Financial Advisor

Speculative positions reduced ahead of the turmoil

Hedge funds and large investors cut their total long futures position by 2.5 percent to 1,27 million lots last week. As the data was compiled last Tuesday it will not have taken into account the impact of the turmoil that hit the markets later that week.
It did however already then show the trend that continued over the week as energy exposure was reduced and precious metals exposure was increased.

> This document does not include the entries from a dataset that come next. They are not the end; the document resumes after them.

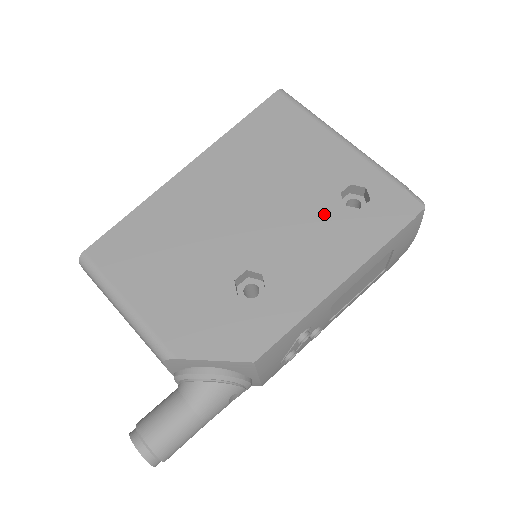
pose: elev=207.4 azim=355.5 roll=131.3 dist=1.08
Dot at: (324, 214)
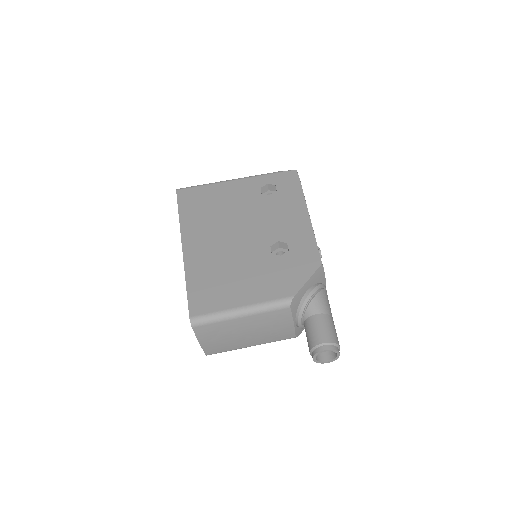
Dot at: (267, 204)
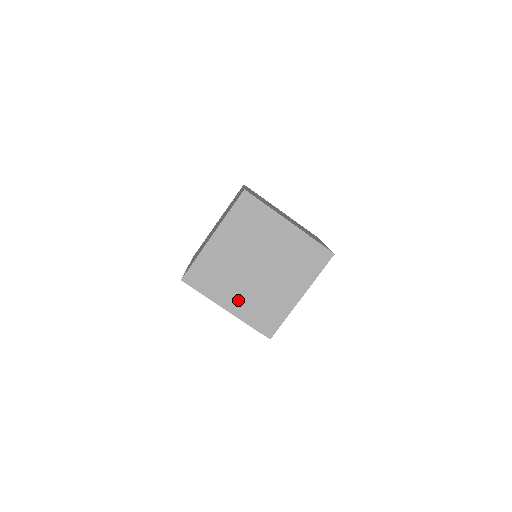
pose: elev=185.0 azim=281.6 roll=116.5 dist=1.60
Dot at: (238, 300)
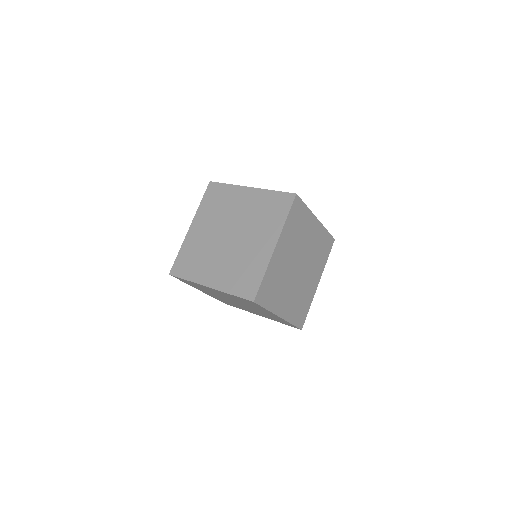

WTI Crude futures positions were cut by a combined 10 percent on the ICE and NYMEX exchanges, the biggest weekly reduction in more than six months. The carnage that followed later in the week will undoubtedly have reduced exposure even further on growing concern that lower economic activity will cut energy demand. Heating oil and gasoline long positions were reduced by 13 and 6 percent respectively

Investors increased their gold futures positions by 5 percent to the highest level since October 2010. Silver, platinum and palladium also saw net inflows as the scramble to park cash in something safe continued and probably would have escalated further in the days that followed Tuesday.

The other sectors saw only small changes with the grains sector having so far been immune to the turmoil as weather related issues have remained the main focus.

Background information: The Commitments of Traders is a report issued by the Commodity Futures Trading Commission every Friday with data from the previous Tuesday. It comprises the holdings of participants in various U.S. futures markets split into "commercial" and "non commercial" holdings. The non commercial or speculative holding are typically institutional investors such as hedge funds and CTAs.